→ **Task instructions**:
When the line with "right front paw: (435, 517)" appears below, start repeating lines exactly, and keep going through the line with "right hip: (336, 486)"; add nothing outside that span.

Limb landmark coordinates

= Beginning of Section =

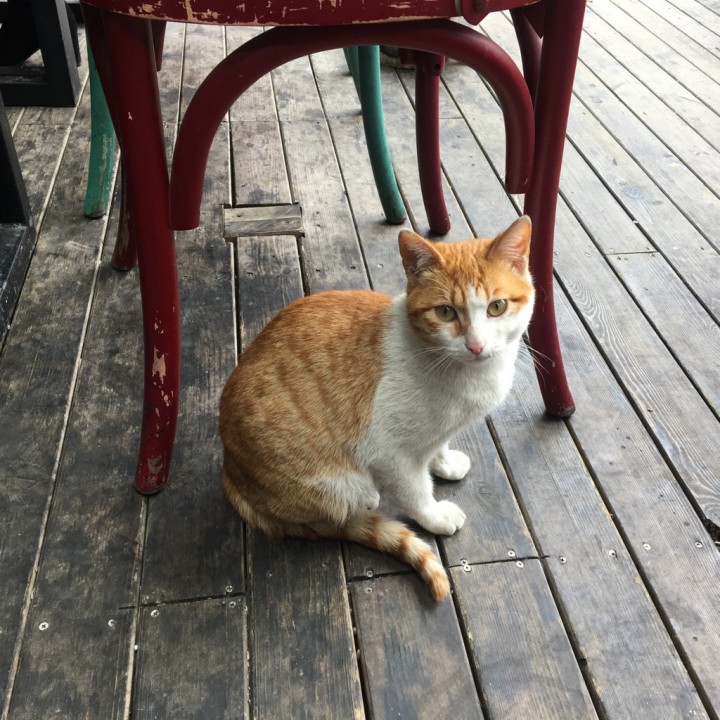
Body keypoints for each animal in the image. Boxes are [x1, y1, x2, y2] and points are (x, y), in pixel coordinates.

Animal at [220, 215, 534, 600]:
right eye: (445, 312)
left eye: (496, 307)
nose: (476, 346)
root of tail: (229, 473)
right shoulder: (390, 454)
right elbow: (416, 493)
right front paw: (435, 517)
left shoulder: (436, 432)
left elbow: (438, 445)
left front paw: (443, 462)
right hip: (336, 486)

= End of Section =
= Beginning of Section =

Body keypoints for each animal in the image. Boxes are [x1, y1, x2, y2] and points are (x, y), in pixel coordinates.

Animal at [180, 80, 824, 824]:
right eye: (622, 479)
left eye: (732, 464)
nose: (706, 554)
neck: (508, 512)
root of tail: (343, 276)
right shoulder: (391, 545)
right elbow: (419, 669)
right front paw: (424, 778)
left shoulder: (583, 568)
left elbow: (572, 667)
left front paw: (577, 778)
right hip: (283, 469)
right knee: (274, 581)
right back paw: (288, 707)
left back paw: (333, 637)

= End of Section =
= Beginning of Section =

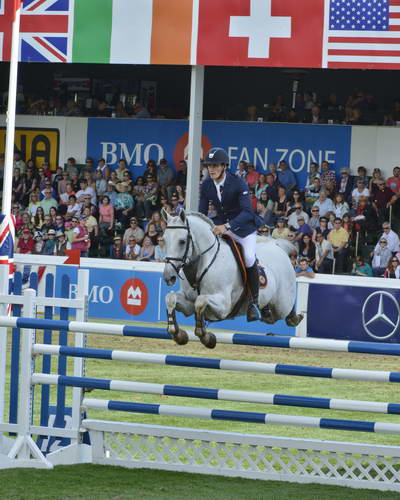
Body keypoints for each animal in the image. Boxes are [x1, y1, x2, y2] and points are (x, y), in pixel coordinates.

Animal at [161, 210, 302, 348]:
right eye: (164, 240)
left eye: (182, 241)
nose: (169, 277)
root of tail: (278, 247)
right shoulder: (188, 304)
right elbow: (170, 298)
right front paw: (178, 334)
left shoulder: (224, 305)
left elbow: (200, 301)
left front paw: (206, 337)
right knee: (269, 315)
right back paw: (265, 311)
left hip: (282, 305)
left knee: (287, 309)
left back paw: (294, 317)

= End of Section =

→ **Response below**:
right front paw: (435, 517)
left shoulder: (436, 432)
left elbow: (438, 445)
left front paw: (443, 462)
right hip: (336, 486)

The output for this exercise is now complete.